>> START TEXT PROVIDED

The integrity verification mechanism specified here boils down to the process of generating a sufficiently strong cryptographic digest for a resource, and transmitting that digest to a user agent so that it may be used to verify the response.

3.1 Integrity metadata

To verify the integrity of a response, a user agent requires integrity metadata as part of the request. This metadata consists of the following pieces of information:

cryptographic hash function (“alg”)
digest (“val”)
options (“opt”)

The hash function and digest MUST be provided in order to validate a response’s integrity.

Note

At the moment, no options are defined. However, future versions of the spec may define options, such as MIME types [MIMETYPE].

This metadata MUST be encoded in the same format as the hash-source (without the single quotes) in section 4.2 of the Content Security Policy Level 2 specification.

For example, given a script resource containing only the string alert(\'Hello, world.\');, an author might choose SHA-384 as a hash function. H8BRh8j48O9oYatfu5AZzq6A9RINhZO5H16dQZngK7T62em8MUt1FLm52t+eX6xO is the base64-encoded digest that results. This can be encoded as follows:

Example 4

sha384-H8BRh8j48O9oYatfu5AZzq6A9RINhZO5H16dQZngK7T62em8MUt1FLm52t+eX6xO

Note

Digests may be generated using any number of utilities. OpenSSL, for example, is quite commonly available. The example in this section is the result of the following command line:

echo -n "alert('Hello, world.');" | openssl dgst -sha384 -binary | openssl base64 -A

3.2 Cryptographic hash functions

Conformant user agents MUST support the SHA-256, SHA-384 and SHA-512 cryptographic hash functions for use as part of a request’s integrity metadata and MAY support additional hash functions.

>> END TEXT PROVIDED
>> START ROWS

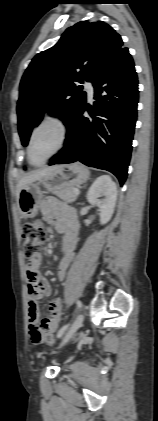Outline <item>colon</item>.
Instances as JSON below:
<instances>
[{
  "label": "colon",
  "mask_w": 158,
  "mask_h": 421,
  "mask_svg": "<svg viewBox=\"0 0 158 421\" xmlns=\"http://www.w3.org/2000/svg\"><path fill=\"white\" fill-rule=\"evenodd\" d=\"M23 253L25 258L30 262H34L41 253V247L46 241V232L40 221L25 222L22 227ZM36 342L54 343L53 335H41L39 332L33 334Z\"/></svg>",
  "instance_id": "obj_1"
}]
</instances>
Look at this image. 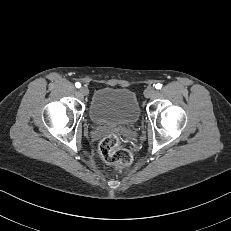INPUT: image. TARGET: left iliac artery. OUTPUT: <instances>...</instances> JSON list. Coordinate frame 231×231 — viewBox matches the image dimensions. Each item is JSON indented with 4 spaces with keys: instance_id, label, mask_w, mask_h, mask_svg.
I'll return each mask as SVG.
<instances>
[{
    "instance_id": "left-iliac-artery-1",
    "label": "left iliac artery",
    "mask_w": 231,
    "mask_h": 231,
    "mask_svg": "<svg viewBox=\"0 0 231 231\" xmlns=\"http://www.w3.org/2000/svg\"><path fill=\"white\" fill-rule=\"evenodd\" d=\"M161 87H162V84H160V83H158V84L155 85L156 89H161Z\"/></svg>"
}]
</instances>
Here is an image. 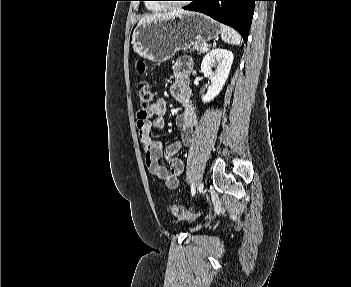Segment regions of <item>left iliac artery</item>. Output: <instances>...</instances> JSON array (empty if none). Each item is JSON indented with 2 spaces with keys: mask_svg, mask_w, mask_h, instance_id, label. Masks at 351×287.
Returning a JSON list of instances; mask_svg holds the SVG:
<instances>
[{
  "mask_svg": "<svg viewBox=\"0 0 351 287\" xmlns=\"http://www.w3.org/2000/svg\"><path fill=\"white\" fill-rule=\"evenodd\" d=\"M196 193V188H195V185L192 183V186H191V194L192 196H194Z\"/></svg>",
  "mask_w": 351,
  "mask_h": 287,
  "instance_id": "obj_1",
  "label": "left iliac artery"
}]
</instances>
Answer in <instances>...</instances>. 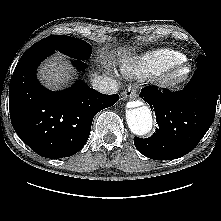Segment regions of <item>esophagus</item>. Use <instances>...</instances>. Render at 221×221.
Wrapping results in <instances>:
<instances>
[{"label": "esophagus", "instance_id": "1", "mask_svg": "<svg viewBox=\"0 0 221 221\" xmlns=\"http://www.w3.org/2000/svg\"><path fill=\"white\" fill-rule=\"evenodd\" d=\"M121 95L123 99H135L137 98V89L135 87H129Z\"/></svg>", "mask_w": 221, "mask_h": 221}]
</instances>
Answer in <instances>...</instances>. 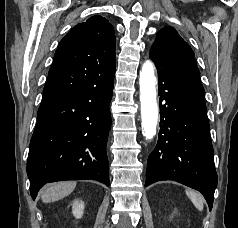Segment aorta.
Instances as JSON below:
<instances>
[{
  "label": "aorta",
  "mask_w": 238,
  "mask_h": 228,
  "mask_svg": "<svg viewBox=\"0 0 238 228\" xmlns=\"http://www.w3.org/2000/svg\"><path fill=\"white\" fill-rule=\"evenodd\" d=\"M140 103L142 134L152 139L156 134L158 121V105L156 100L155 67L152 61H145L140 71Z\"/></svg>",
  "instance_id": "obj_1"
}]
</instances>
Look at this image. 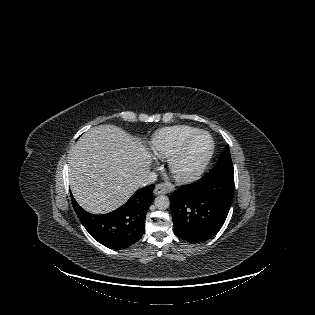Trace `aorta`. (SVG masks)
<instances>
[{"label": "aorta", "mask_w": 315, "mask_h": 315, "mask_svg": "<svg viewBox=\"0 0 315 315\" xmlns=\"http://www.w3.org/2000/svg\"><path fill=\"white\" fill-rule=\"evenodd\" d=\"M155 206L159 210H165L170 206V200L165 195H159L155 198Z\"/></svg>", "instance_id": "aorta-1"}]
</instances>
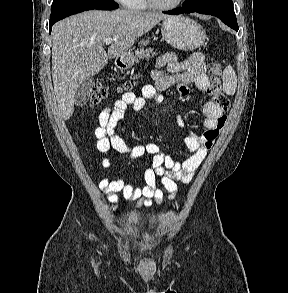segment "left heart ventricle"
Masks as SVG:
<instances>
[{"instance_id":"left-heart-ventricle-1","label":"left heart ventricle","mask_w":288,"mask_h":293,"mask_svg":"<svg viewBox=\"0 0 288 293\" xmlns=\"http://www.w3.org/2000/svg\"><path fill=\"white\" fill-rule=\"evenodd\" d=\"M156 1L161 4H170V3H173L175 0H156Z\"/></svg>"}]
</instances>
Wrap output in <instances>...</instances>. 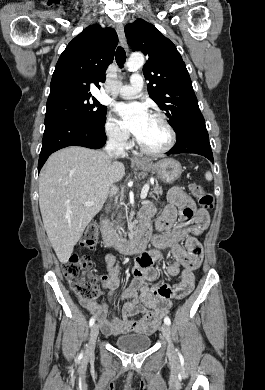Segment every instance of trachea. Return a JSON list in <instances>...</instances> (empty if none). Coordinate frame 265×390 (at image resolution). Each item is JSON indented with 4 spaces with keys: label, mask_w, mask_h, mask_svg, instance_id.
<instances>
[{
    "label": "trachea",
    "mask_w": 265,
    "mask_h": 390,
    "mask_svg": "<svg viewBox=\"0 0 265 390\" xmlns=\"http://www.w3.org/2000/svg\"><path fill=\"white\" fill-rule=\"evenodd\" d=\"M126 61V53L122 47H118L116 51V62L120 68H123Z\"/></svg>",
    "instance_id": "obj_1"
}]
</instances>
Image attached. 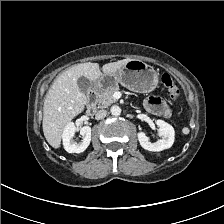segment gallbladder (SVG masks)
<instances>
[{"label":"gallbladder","mask_w":224,"mask_h":224,"mask_svg":"<svg viewBox=\"0 0 224 224\" xmlns=\"http://www.w3.org/2000/svg\"><path fill=\"white\" fill-rule=\"evenodd\" d=\"M79 89L84 93L88 94L89 88L91 87V82L85 76H81L77 80Z\"/></svg>","instance_id":"1"}]
</instances>
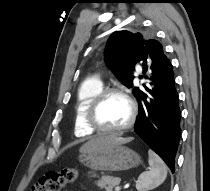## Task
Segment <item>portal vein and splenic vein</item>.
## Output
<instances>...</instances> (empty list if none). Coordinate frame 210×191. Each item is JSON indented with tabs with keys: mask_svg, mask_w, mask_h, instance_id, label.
<instances>
[{
	"mask_svg": "<svg viewBox=\"0 0 210 191\" xmlns=\"http://www.w3.org/2000/svg\"><path fill=\"white\" fill-rule=\"evenodd\" d=\"M120 190H121L120 186L115 187V191H120Z\"/></svg>",
	"mask_w": 210,
	"mask_h": 191,
	"instance_id": "obj_1",
	"label": "portal vein and splenic vein"
}]
</instances>
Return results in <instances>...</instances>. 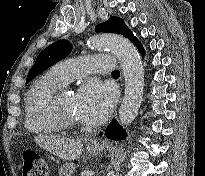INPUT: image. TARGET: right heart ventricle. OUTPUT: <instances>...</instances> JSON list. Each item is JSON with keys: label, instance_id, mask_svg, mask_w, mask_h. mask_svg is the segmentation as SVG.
Listing matches in <instances>:
<instances>
[{"label": "right heart ventricle", "instance_id": "right-heart-ventricle-1", "mask_svg": "<svg viewBox=\"0 0 205 176\" xmlns=\"http://www.w3.org/2000/svg\"><path fill=\"white\" fill-rule=\"evenodd\" d=\"M64 84L51 71L34 81L24 100L25 126L32 134H53L59 131L50 113V99Z\"/></svg>", "mask_w": 205, "mask_h": 176}]
</instances>
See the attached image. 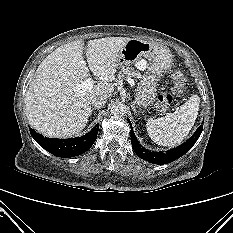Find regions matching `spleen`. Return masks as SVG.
<instances>
[{
	"instance_id": "obj_1",
	"label": "spleen",
	"mask_w": 233,
	"mask_h": 233,
	"mask_svg": "<svg viewBox=\"0 0 233 233\" xmlns=\"http://www.w3.org/2000/svg\"><path fill=\"white\" fill-rule=\"evenodd\" d=\"M200 98L192 95L179 110L166 116L147 119L149 137L158 145L175 146L183 141L194 126L198 115Z\"/></svg>"
}]
</instances>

>> END ROWS

WHAT TO DO - Write out the passage of the integrity verification text that begins with the words "At the moment, no" and ends after the words "Level 2 specification.". This material comes from a separate source.

THE SOLUTION -
At the moment, no options are defined. However, future versions of the spec may define options, such as MIME types [MIMETYPE].

This metadata MUST be encoded in the same format as the hash-source (without the single quotes) in section 4.2 of the Content Security Policy Level 2 specification.